→ **EXERCISE REQUIREMENTS**
Everything from the opening line of the records below through the line with "right hip: (398, 348)" must be duplicated exactly, pictures left out.

################

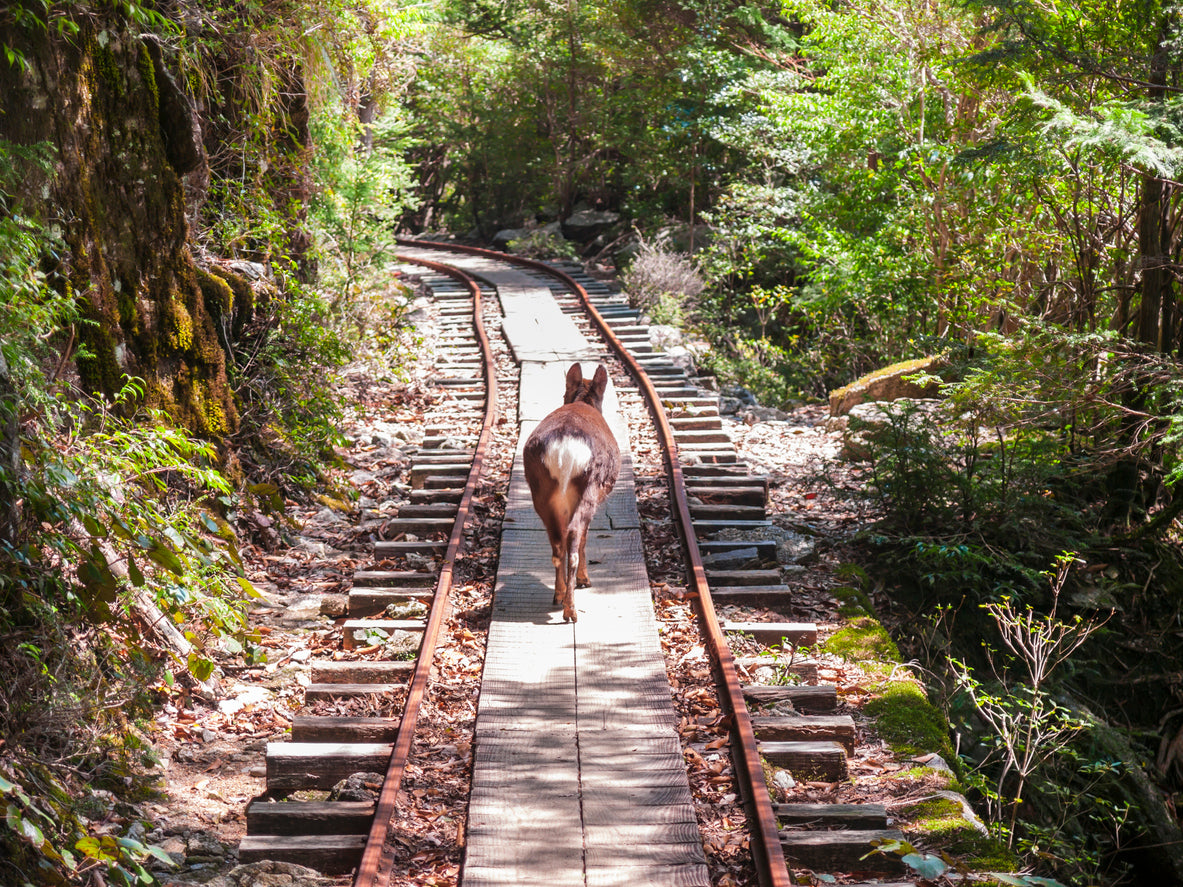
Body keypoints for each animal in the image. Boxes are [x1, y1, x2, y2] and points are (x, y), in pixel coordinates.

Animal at [522, 364, 624, 619]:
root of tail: (563, 451)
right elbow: (585, 537)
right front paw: (584, 580)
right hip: (589, 489)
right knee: (575, 536)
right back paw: (571, 609)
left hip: (541, 491)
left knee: (557, 543)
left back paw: (558, 596)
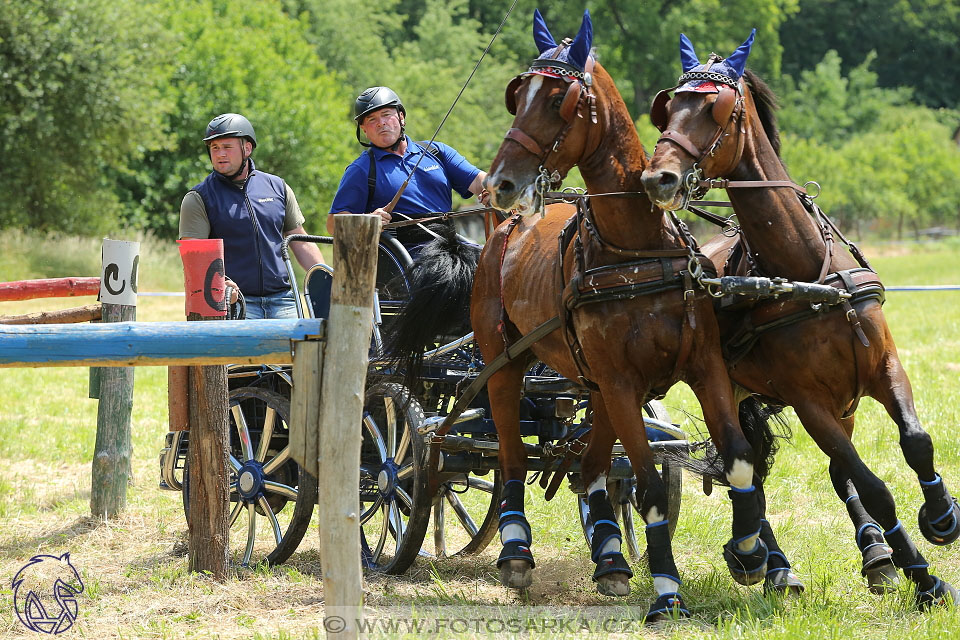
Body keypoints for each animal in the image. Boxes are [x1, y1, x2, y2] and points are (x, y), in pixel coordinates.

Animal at [386, 8, 792, 620]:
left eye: (559, 100)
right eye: (518, 95)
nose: (500, 182)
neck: (635, 249)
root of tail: (500, 230)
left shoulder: (700, 368)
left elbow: (738, 457)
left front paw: (748, 554)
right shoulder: (621, 382)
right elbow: (649, 487)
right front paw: (667, 592)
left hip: (594, 386)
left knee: (592, 466)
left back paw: (610, 556)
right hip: (505, 363)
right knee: (511, 455)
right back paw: (516, 550)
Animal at [636, 31, 960, 608]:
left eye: (715, 109)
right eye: (668, 108)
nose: (659, 178)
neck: (806, 275)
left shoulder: (881, 370)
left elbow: (914, 443)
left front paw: (941, 517)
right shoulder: (810, 403)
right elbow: (874, 486)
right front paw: (924, 577)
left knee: (795, 468)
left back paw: (869, 555)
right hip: (719, 384)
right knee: (744, 466)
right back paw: (768, 561)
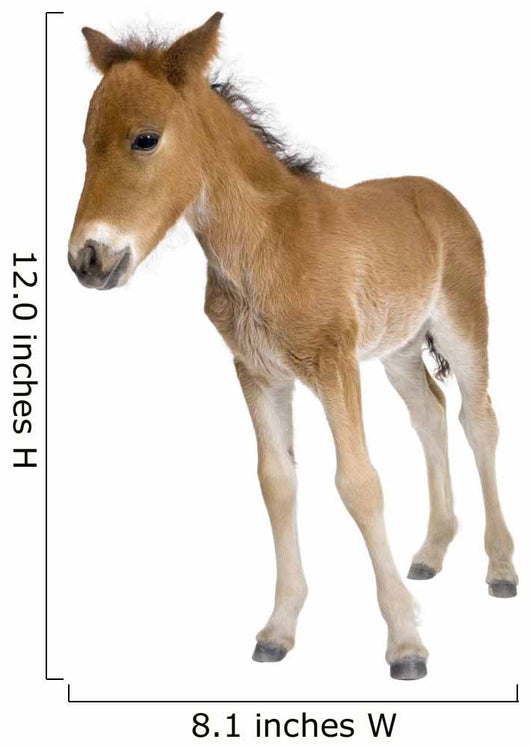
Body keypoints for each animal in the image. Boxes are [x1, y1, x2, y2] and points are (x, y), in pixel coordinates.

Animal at [68, 12, 518, 680]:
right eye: (84, 141)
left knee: (478, 420)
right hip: (398, 348)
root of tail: (437, 194)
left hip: (463, 322)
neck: (266, 244)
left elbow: (359, 483)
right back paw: (431, 552)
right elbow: (277, 482)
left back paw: (501, 567)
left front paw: (405, 644)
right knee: (430, 414)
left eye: (145, 139)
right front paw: (279, 630)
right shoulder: (259, 373)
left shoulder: (333, 364)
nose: (88, 260)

################

→ **ANSWER TO THIS EXERCISE**
Body keypoints for each animal in the image. Boxes are [x1, y1, x2, y2] and points are (x, y), in pixel coordinates.

Animal at [522, 364, 624, 619]:
root of tail: (563, 451)
right elbow: (585, 537)
right front paw: (584, 580)
right hip: (589, 489)
right knee: (575, 536)
right back paw: (571, 609)
left hip: (541, 491)
left knee: (557, 543)
left back paw: (558, 596)
Body keypoints for each animal in the image. Boxes are [x1, y1, x2, y2] and points are (x, y), in pixel coordinates.

Animal at [386, 8, 792, 620]:
left eye: (559, 100)
right eye: (518, 95)
nose: (500, 182)
neck: (635, 249)
root of tail: (500, 230)
left shoulder: (700, 368)
left elbow: (738, 457)
left front paw: (748, 554)
right shoulder: (621, 382)
right elbow: (649, 487)
right front paw: (667, 592)
left hip: (594, 386)
left knee: (592, 466)
left back paw: (610, 556)
right hip: (505, 363)
right knee: (511, 455)
right back paw: (516, 550)
Animal at [636, 31, 960, 608]:
left eye: (715, 109)
right eye: (668, 108)
nose: (659, 178)
neck: (806, 275)
left shoulder: (881, 370)
left elbow: (914, 443)
left front paw: (941, 517)
right shoulder: (810, 403)
right elbow: (874, 486)
right front paw: (924, 577)
left knee: (795, 468)
left back paw: (869, 555)
right hip: (719, 384)
right knee: (744, 466)
right back paw: (768, 561)
Body keypoints for each animal in the image. Boxes are [x1, y1, x2, y2] and points are (x, y), in pixel coordinates.

Animal at [68, 12, 518, 680]:
right eye: (84, 141)
left knee: (478, 420)
right hip: (398, 348)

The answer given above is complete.